Cheap oil could bust Texas and Alaska

SHARE Cheap oil could bust Texas and Alaska

One of the most significant political and economic stories of 2014 was the decline in crude-oil prices, which has continued apace in 2015. Entering the first full week of trading after the holiday season, the two major oil benchmarks, Brent and West Texas Intermediate, had both hit lows not seen since the aftermath of the 2008 financial crisis. Weak global oil demand and a supply glut due in part to record-breaking domestic drilling in the United States has effectively halved the price of crude oil in six months.

OPINION

The ripple effects of this price collapse have reverberated worldwide, with some countries, such as India, taking advantage of lower import bills to roll back subsidies and price controls on fuel. For producing countries, forecasts for the year 2015 have taken a more dire turn. Venezuelan president Nicolas Maduro has undertaken a series of visits to China and member nations of the Organization of Petroleum Exporting Countries designed, according to the BBC, to secure financial assistance and a promise of production cuts in order to stop the collapse of his country’s economy.

Yet it is not only overseas that these revenue shortfalls are having a tremendous effect on government budgets. While Americans typically revel in lower prices at the pump, the United States is a major producer as well, so the effects of the drilling boom are not uniformly positive.

The fiscal health of Alaska, for example, is tied to the success of the oil-and-gas industry in a way that will be hazardous to the state’s long-term growth prospects if crude oil prices do not recover substantially. Its predicament is a lesson for governments everywhere that assume their fiscal policy can be supported forever by success in energy markets.

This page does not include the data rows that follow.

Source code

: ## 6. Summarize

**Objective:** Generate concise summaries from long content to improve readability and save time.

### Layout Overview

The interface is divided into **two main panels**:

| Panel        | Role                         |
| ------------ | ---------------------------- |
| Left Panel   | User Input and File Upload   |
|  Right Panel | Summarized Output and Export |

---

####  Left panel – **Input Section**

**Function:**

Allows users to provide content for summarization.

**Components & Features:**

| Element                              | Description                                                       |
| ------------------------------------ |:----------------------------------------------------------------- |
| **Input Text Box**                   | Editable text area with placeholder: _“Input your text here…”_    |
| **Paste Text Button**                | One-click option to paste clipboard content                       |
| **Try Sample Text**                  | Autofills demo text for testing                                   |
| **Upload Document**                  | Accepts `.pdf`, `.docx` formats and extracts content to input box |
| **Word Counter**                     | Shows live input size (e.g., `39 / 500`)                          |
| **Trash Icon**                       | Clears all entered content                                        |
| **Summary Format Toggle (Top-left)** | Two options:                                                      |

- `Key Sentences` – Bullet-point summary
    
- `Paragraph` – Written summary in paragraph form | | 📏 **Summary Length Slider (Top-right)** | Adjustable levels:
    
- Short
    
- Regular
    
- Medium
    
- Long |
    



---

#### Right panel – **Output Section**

Alaska has no personal income tax, and no statewide sales tax. To fund its operations, the state relies on tax revenue collected on the extraction of its vast natural resources, some of which is paid directly to state residents as a dividend. In the 2013 fiscal year, a jaw-dropping 79 percent of its revenue came from the oil-and-gas production tax; the next-highest source was 13 percent from the corporate income tax.

This set-up works smoothly when prices are historically high and stable, as they have been for most of the past decade. This set-up is problematic, however, when the world oil market turns against you, as it has for Alaska. Like North Dakota and Texas, it is a victim of current market realities. North Slope crude prices have declined alongside Brent and West Texas Intermediate, and this has blown a hole in the state’s budget, imperiling state-funded infrastructure projects and threatening an increase in a variety of state fees. The year-on-year change is astounding: Comparing third-quarter collection from 2013 to 2014 yields a 74 percent reduction, according a report from the Rockefeller Institute of Government, which regularly monitors state tax collections.

Alaska is not entirely without options, however. Its Permanent Fund, from which it distributes an annual dividend to non-felonious Alaskan residents, still has a sizable reserve, but tapping it to plug a hole in the budget (to say nothing of imposing additional taxes) may not be politically popular. Likewise, adding oil-revenue streams is possible, but problematic. As McKenzie Funk wrote in the New York Times, the last frontier, oil exploration in the Arctic, faces significant technical challenges before full-scale drilling can begin. A low-price environment, as Funk points out, only compounds these difficulties, as companies are unlikely to recoup their investment on an acceptable timeframe, if at all.

The simple lesson, then, is not to construct your state budget as if it were the business plan of the company town’s general store.

There is a wider lesson, though, too. Namely, that volatility may soon become an even bigger and more consistent problem for global energy markets than it was during price swings of the 1970s and 1980s, as it will result not only from traditional ebbs and flows in supply and demand, but also from the energy transitions that will be part and parcel of any concerted response to climate change. Low global demand now is driven in large part by lethargic economic activity. In the future, an increasing proportion of low demand will be driven by measures like those California is taking to de-carbonize its economy, including reining in its notorious car culture.

In this respect, Alaska, North Dakota, and Texas are merely bellwethers, extreme examples of how energy booms can quickly become busts and the financial damage that busts leave in their wake. Crude prices could of course rebound in the short term and ameliorate a lot of these difficulties. But the stark economic realities at play here for states dependent on fossil fuel development will be a long-term challenge.

Neil Bhatiya is a policy associate at the Century Foundation, a nonpartisan progressive think tank.